Exercise directions
Reproduce the data word for word, starting at the very beginning and ending with the line that contains "Zamakh wa Manwokh, Hadramawt, Yemen". Leave the pictures out of your answer.

Materials provided

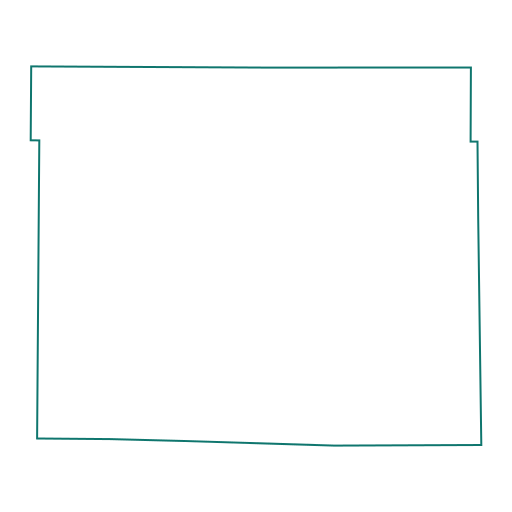 Ford, Kansas, United States of America
{"feature_id": "52423323B50939961364147", "entity_name": "Ford", "entity_type": "district", "adm_level": 2, "iso_a3": "USA", "parent_name": "United States of America", "parent_adm1": "Kansas", "projection": "albers", "projection_center": [-99.859, 37.691], "detail": "fine", "context": "isolated", "style": "outline", "palette": "teal", "viewbox_px": 512, "rotation_deg": 0, "n_neighbors": 0, "source": "geoboundaries", "source_scale": "gbopen_adm2", "svg_char_len": 287}
<svg xmlns="http://www.w3.org/2000/svg" viewBox="0 0 512 512"><path d="M470.9,67.5L267.6,67.6L31.2,66.4L30.7,140.3L39.3,140.4L37.1,438.5L110.4,439.1L184.1,441.0L334.3,445.6L481.3,445.0L478.2,218.5L477.5,141.6L470.6,141.6L470.9,67.5Z" fill="none" stroke="#0f766e" stroke-width="2"/></svg>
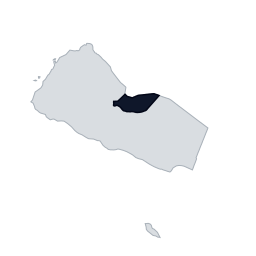 Zamakh wa Manwokh, Hadramawt, Yemen (highlighted), rotated 46°
{"feature_id": "15242507B25520584620075", "entity_name": "Zamakh wa Manwokh", "entity_type": "district", "adm_level": 2, "iso_a3": "YEM", "parent_name": "Yemen", "parent_adm1": "Hadramawt", "projection": "albers", "projection_center": [47.768, 17.17], "detail": "fine", "context": "in_parent", "style": "filled", "palette": "ink", "viewbox_px": 256, "rotation_deg": 46, "n_neighbors": 0, "source": "geoboundaries", "source_scale": "gbopen_adm2", "svg_char_len": 5957}
<svg xmlns="http://www.w3.org/2000/svg" viewBox="0 0 256 256"><g transform="rotate(46 128 128)"><path d="M202.9,110.8L194.6,114.1L192.4,115.5L190.4,117.3L188.9,119.4L188.0,123.2L188.9,126.6L188.8,128.4L186.7,129.6L184.7,130.6L182.4,131.9L181.1,132.3L180.0,133.4L178.7,134.1L174.0,136.1L168.9,137.7L160.7,139.6L157.6,141.6L154.7,142.9L150.3,143.4L144.3,145.3L141.0,146.8L136.9,149.2L136.0,150.0L135.2,151.7L134.0,153.3L131.5,155.8L129.6,157.1L128.3,157.1L125.9,157.8L123.0,158.0L118.1,157.1L116.9,157.7L115.9,158.7L112.1,160.4L108.3,163.8L105.5,164.7L101.0,165.8L97.8,167.2L95.7,167.7L93.0,168.0L87.9,167.8L83.1,168.3L78.7,169.2L76.6,171.0L74.1,173.9L70.2,175.0L69.3,176.0L68.1,178.2L65.5,178.7L63.2,179.0L60.9,178.0L56.5,180.5L54.8,180.9L52.3,181.0L50.5,181.5L49.2,181.3L47.6,180.3L44.2,179.0L41.7,179.7L41.5,177.3L37.6,169.8L38.6,163.3L38.6,162.4L37.8,159.5L35.5,156.8L35.6,153.5L34.9,151.1L34.3,148.6L34.5,147.9L34.5,147.4L33.4,143.5L33.0,142.8L32.9,142.0L33.3,141.4L33.3,140.7L32.7,139.5L32.0,137.3L28.7,135.4L29.5,133.8L30.1,134.4L31.0,134.9L31.2,133.9L31.2,133.1L29.9,128.1L32.1,121.6L31.6,115.7L34.8,113.4L35.6,112.7L36.1,112.1L36.8,110.8L37.8,110.4L38.2,109.0L38.2,108.3L37.6,107.6L37.1,106.0L37.4,103.9L37.5,103.0L37.9,101.4L39.0,100.8L39.3,100.4L38.5,99.3L38.6,98.7L40.4,97.1L41.2,96.6L42.4,96.1L43.3,96.1L44.4,96.5L45.3,97.0L46.2,97.8L47.2,98.8L48.7,99.2L49.7,99.2L50.6,99.6L51.3,99.4L52.1,98.9L53.4,99.0L54.6,98.4L57.9,98.2L61.0,98.4L64.4,98.0L67.7,98.1L71.0,98.2L71.7,98.2L72.5,98.6L75.3,100.1L77.4,100.4L81.7,100.9L86.3,101.4L90.2,101.8L93.6,101.4L96.4,101.2L97.2,101.2L98.0,102.2L99.7,104.5L101.2,106.7L104.0,106.8L105.8,106.0L107.8,104.8L109.0,103.9L110.4,100.4L111.3,98.1L113.3,95.5L115.1,93.4L117.3,90.5L118.6,88.9L121.1,85.8L123.4,84.6L128.0,82.2L132.5,79.9L135.4,78.3L137.8,77.6L142.0,77.0L146.9,76.3L151.8,75.5L157.0,74.7L162.7,73.8L166.7,73.2L171.8,72.4L176.0,71.7L179.7,71.1L183.5,70.5L184.3,72.2L185.1,73.9L185.8,75.6L186.6,77.3L187.4,79.1L188.2,80.8L188.9,82.5L189.7,84.2L190.5,85.9L191.2,87.6L192.0,89.4L192.8,91.1L193.6,92.8L194.3,94.5L195.1,96.2L195.9,97.9L196.6,99.6L197.8,100.1L198.6,101.7L199.7,104.0L200.7,106.3L201.8,108.5L202.9,110.8ZM216.3,180.0L217.3,180.2L218.9,179.5L223.5,179.3L229.0,181.0L228.0,181.6L227.4,182.3L225.0,183.0L222.7,184.6L215.7,185.5L213.6,185.2L211.9,183.8L208.7,182.0L209.9,180.8L210.2,180.2L210.6,179.7L212.4,178.8L214.1,178.8L216.3,180.0ZM30.4,157.4L30.1,157.7L29.8,157.6L28.8,156.7L30.0,155.7L30.6,156.7L30.4,157.4ZM27.6,134.2L27.1,134.6L27.0,133.9L27.4,132.4L27.9,132.0L28.3,133.1L28.0,133.7L27.6,134.2ZM29.7,162.0L28.6,162.5L29.4,161.1L30.2,160.9L30.4,160.9L29.7,162.0Z" fill="#d9dde1" stroke="#a8b0b8" stroke-width="1"/><path d="M98.9,119.8L99.2,120.1L99.4,120.3L99.5,120.4L99.6,120.5L99.8,120.7L99.9,120.8L100.0,120.8L100.2,121.0L100.3,121.1L100.5,121.2L100.6,121.3L100.8,121.5L101.0,121.7L101.0,121.8L101.2,122.1L101.3,122.2L101.4,122.3L101.5,122.4L101.5,122.5L101.8,122.7L102.1,122.7L102.3,122.7L102.5,122.6L102.7,122.4L102.8,122.3L102.9,122.2L103.1,121.9L103.2,121.7L103.3,121.6L103.4,121.3L103.4,121.2L103.5,121.1L103.5,120.9L103.6,120.6L103.8,120.4L104.0,120.2L104.3,120.0L104.6,119.9L104.8,119.8L105.0,119.7L105.3,119.5L105.6,119.5L105.6,119.4L105.8,119.4L106.0,119.3L106.3,119.2L106.6,119.2L106.8,119.2L107.0,119.1L107.3,119.1L107.5,119.1L107.9,119.1L108.0,119.1L108.3,119.1L108.6,119.1L108.9,119.1L109.0,119.1L109.3,119.2L109.5,119.2L109.8,119.2L110.0,119.2L110.3,119.2L110.4,119.3L110.5,119.3L110.8,119.3L111.0,119.3L111.3,119.3L111.5,119.3L111.8,119.3L112.0,119.3L112.3,119.2L112.5,119.2L112.8,119.0L113.0,118.9L113.3,118.7L113.5,118.5L113.6,118.4L113.8,118.2L114.1,118.1L114.3,118.0L114.5,117.9L114.9,117.8L115.0,117.7L115.3,117.5L115.4,117.4L115.5,117.4L115.7,117.2L115.8,117.1L116.0,116.9L116.2,116.7L116.3,116.6L116.5,116.4L116.7,116.2L116.8,116.1L117.0,115.9L117.2,115.7L117.3,115.6L117.5,115.4L117.7,115.2L117.8,115.2L118.0,115.0L118.0,114.8L118.1,114.7L118.3,114.4L118.5,114.2L118.7,113.9L118.8,113.9L118.9,113.7L119.0,113.7L119.3,113.4L119.5,113.3L119.6,113.2L119.8,113.0L119.9,112.9L120.0,112.8L120.1,112.7L120.3,112.6L120.5,112.5L120.6,112.4L120.8,112.3L120.8,112.2L121.0,112.1L121.4,111.9L121.5,111.9L121.7,111.7L121.8,111.6L122.0,111.5L122.2,111.4L122.3,111.4L122.5,111.2L122.8,110.9L123.0,110.7L123.3,110.5L123.3,110.4L123.5,110.2L123.8,109.9L124.0,109.7L124.2,109.4L124.3,109.3L124.4,109.2L124.5,109.1L124.6,108.8L124.7,108.7L124.8,108.6L125.0,108.4L125.0,108.2L125.3,107.9L125.4,107.7L125.5,107.6L125.7,107.3L125.7,107.2L125.8,107.1L125.9,106.9L126.0,106.9L126.1,106.6L126.2,106.4L126.3,106.3L126.3,106.2L126.4,105.9L126.5,105.8L126.5,105.7L126.7,105.3L126.8,105.2L126.9,104.9L126.9,104.7L127.0,104.6L127.1,104.4L127.2,104.1L127.3,103.9L127.4,103.7L127.5,103.5L127.6,103.4L127.6,103.2L127.7,102.9L127.7,102.7L127.8,102.6L127.8,102.4L127.8,102.2L127.8,101.9L127.8,101.6L127.8,101.4L127.7,101.3L127.6,100.1L127.3,96.2L127.2,94.9L126.5,86.1L126.2,83.1L125.8,83.3L125.5,83.4L125.1,83.6L124.7,83.8L124.3,84.0L123.9,84.2L123.6,84.4L123.2,84.6L122.9,84.8L122.4,85.0L122.0,85.2L121.6,85.4L121.3,85.6L121.0,86.0L120.7,86.3L120.5,86.7L120.1,87.1L119.9,87.3L119.7,87.7L119.4,88.0L119.1,88.4L118.8,88.7L118.6,89.1L118.3,89.4L118.0,89.8L117.8,90.1L117.5,90.5L117.2,90.8L117.0,91.1L116.7,91.5L116.4,91.8L116.2,92.2L115.9,92.5L115.6,92.9L115.4,93.2L115.1,93.6L114.8,93.9L114.6,94.3L114.3,94.6L114.0,95.0L113.8,95.3L113.5,95.6L113.2,96.0L113.0,96.3L112.7,96.7L112.4,97.0L112.2,97.4L111.9,97.7L111.6,98.1L111.3,98.9L111.0,99.7L110.8,100.1L110.5,101.0L110.2,101.8L110.0,102.2L109.7,103.0L109.4,103.9L109.1,104.1L108.7,104.3L108.4,104.5L108.1,104.7L107.7,104.9L107.4,105.1L107.0,105.3L106.7,105.5L106.4,105.7L106.0,105.9L105.7,106.1L105.4,106.3L105.0,106.5L104.7,106.7L103.9,106.7L103.2,106.7L102.8,106.7L102.4,106.7L101.7,106.7L101.7,106.8L101.7,108.8L101.7,109.4L101.7,110.4L101.7,111.4L101.7,113.5L101.6,116.8L98.9,119.8Z" fill="#0f172a" stroke="#020617" stroke-width="1.5"/></g></svg>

Solution for this exercise
 Ford, Kansas, United States of America
{"feature_id": "52423323B50939961364147", "entity_name": "Ford", "entity_type": "district", "adm_level": 2, "iso_a3": "USA", "parent_name": "United States of America", "parent_adm1": "Kansas", "projection": "albers", "projection_center": [-99.859, 37.691], "detail": "fine", "context": "isolated", "style": "outline", "palette": "teal", "viewbox_px": 512, "rotation_deg": 0, "n_neighbors": 0, "source": "geoboundaries", "source_scale": "gbopen_adm2", "svg_char_len": 287}
<svg xmlns="http://www.w3.org/2000/svg" viewBox="0 0 512 512"><path d="M470.9,67.5L267.6,67.6L31.2,66.4L30.7,140.3L39.3,140.4L37.1,438.5L110.4,439.1L184.1,441.0L334.3,445.6L481.3,445.0L478.2,218.5L477.5,141.6L470.6,141.6L470.9,67.5Z" fill="none" stroke="#0f766e" stroke-width="2"/></svg>
 Zamakh wa Manwokh, Hadramawt, Yemen (highlighted), rotated 46°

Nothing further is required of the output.